• [Your objective]
Convert the text read from every one of the entries below into a JSON list of strings, with one string per line and blank lines omitted. Leave the pictures out of the answer.

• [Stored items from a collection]
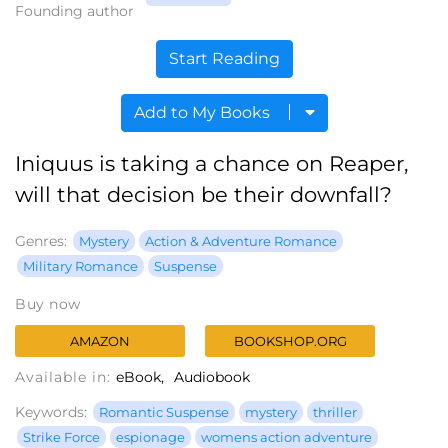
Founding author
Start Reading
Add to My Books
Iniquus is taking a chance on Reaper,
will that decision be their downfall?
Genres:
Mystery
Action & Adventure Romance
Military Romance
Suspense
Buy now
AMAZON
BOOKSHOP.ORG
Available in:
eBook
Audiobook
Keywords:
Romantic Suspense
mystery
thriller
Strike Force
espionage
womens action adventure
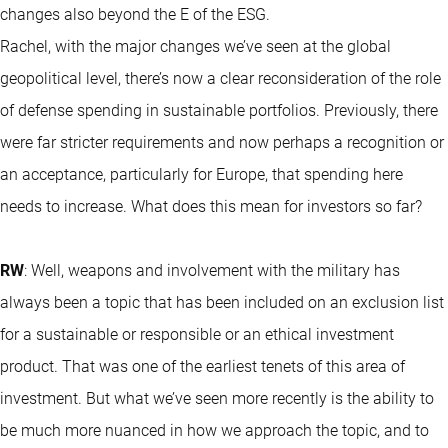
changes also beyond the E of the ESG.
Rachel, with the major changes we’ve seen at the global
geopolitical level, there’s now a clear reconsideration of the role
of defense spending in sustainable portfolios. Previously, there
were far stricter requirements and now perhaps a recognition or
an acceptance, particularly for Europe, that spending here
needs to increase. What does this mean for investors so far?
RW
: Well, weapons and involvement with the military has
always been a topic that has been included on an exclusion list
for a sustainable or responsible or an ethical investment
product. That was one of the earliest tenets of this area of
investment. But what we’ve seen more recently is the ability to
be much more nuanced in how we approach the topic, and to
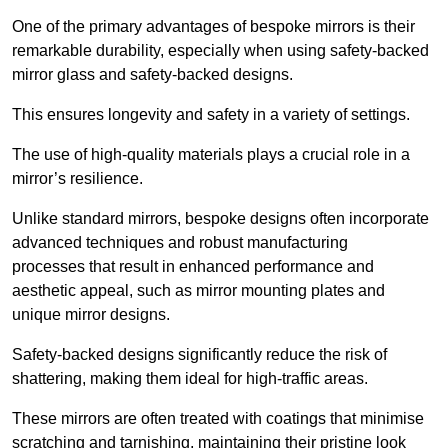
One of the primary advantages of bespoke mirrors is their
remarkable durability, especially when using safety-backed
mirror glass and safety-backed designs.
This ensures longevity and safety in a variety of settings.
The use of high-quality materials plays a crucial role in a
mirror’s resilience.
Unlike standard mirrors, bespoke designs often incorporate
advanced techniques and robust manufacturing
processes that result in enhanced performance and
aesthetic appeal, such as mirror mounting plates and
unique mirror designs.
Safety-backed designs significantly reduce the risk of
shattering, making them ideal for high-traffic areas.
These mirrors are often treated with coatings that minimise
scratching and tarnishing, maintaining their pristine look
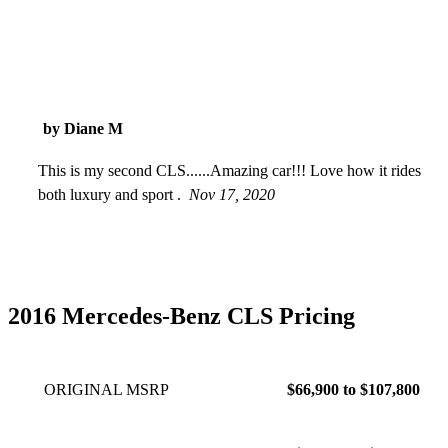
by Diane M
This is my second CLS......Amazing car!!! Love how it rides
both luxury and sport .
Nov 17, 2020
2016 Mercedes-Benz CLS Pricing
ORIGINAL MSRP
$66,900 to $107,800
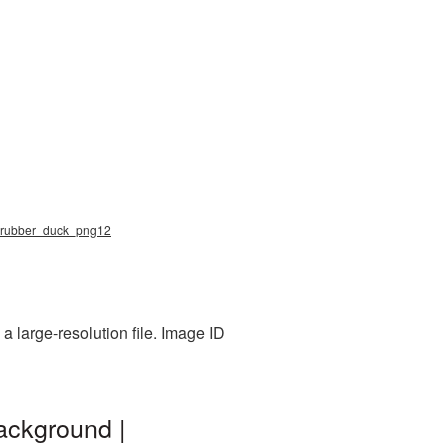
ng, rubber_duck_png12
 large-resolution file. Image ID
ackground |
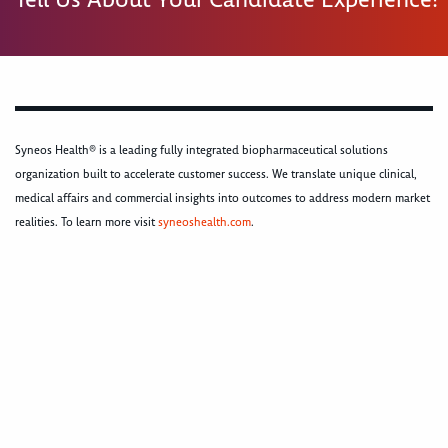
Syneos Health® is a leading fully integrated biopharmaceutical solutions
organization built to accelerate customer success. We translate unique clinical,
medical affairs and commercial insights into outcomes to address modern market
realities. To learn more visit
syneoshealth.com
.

• [Result below]
[
  "Founding author",
  "Start Reading",
  "Add to My Books",
  "Iniquus is taking a chance on Reaper,",
  "will that decision be their downfall?",
  "Genres:",
  "Mystery",
  "Action & Adventure Romance",
  "Military Romance",
  "Suspense",
  "Buy now",
  "AMAZON",
  "BOOKSHOP.ORG",
  "Available in:",
  "eBook",
  "Audiobook",
  "Keywords:",
  "Romantic Suspense",
  "mystery",
  "thriller",
  "Strike Force",
  "espionage",
  "womens action adventure",
  "changes also beyond the E of the ESG.",
  "Rachel, with the major changes we’ve seen at the global",
  "geopolitical level, there’s now a clear reconsideration of the role",
  "of defense spending in sustainable portfolios. Previously, there",
  "were far stricter requirements and now perhaps a recognition or",
  "an acceptance, particularly for Europe, that spending here",
  "needs to increase. What does this mean for investors so far?",
  "RW",
  ": Well, weapons and involvement with the military has",
  "always been a topic that has been included on an exclusion list",
  "for a sustainable or responsible or an ethical investment",
  "product. That was one of the earliest tenets of this area of",
  "investment. But what we’ve seen more recently is the ability to",
  "be much more nuanced in how we approach the topic, and to",
  "One of the primary advantages of bespoke mirrors is their",
  "remarkable durability, especially when using safety-backed",
  "mirror glass and safety-backed designs.",
  "This ensures longevity and safety in a variety of settings.",
  "The use of high-quality materials plays a crucial role in a",
  "mirror’s resilience.",
  "Unlike standard mirrors, bespoke designs often incorporate",
  "advanced techniques and robust manufacturing",
  "processes that result in enhanced performance and",
  "aesthetic appeal, such as mirror mounting plates and",
  "unique mirror designs.",
  "Safety-backed designs significantly reduce the risk of",
  "shattering, making them ideal for high-traffic areas.",
  "These mirrors are often treated with coatings that minimise",
  "scratching and tarnishing, maintaining their pristine look",
  "by Diane M",
  "This is my second CLS......Amazing car!!! Love how it rides",
  "both luxury and sport .",
  "Nov 17, 2020",
  "2016 Mercedes-Benz CLS Pricing",
  "ORIGINAL MSRP",
  "$66,900 to $107,800",
  "ng, rubber_duck_png12",
  " large-resolution file. Image ID",
  "ackground |",
  "Syneos Health® is a leading fully integrated biopharmaceutical solutions",
  "organization built to accelerate customer success. We translate unique clinical,",
  "medical affairs and commercial insights into outcomes to address modern market",
  "realities. To learn more visit",
  "syneoshealth.com",
  "."
]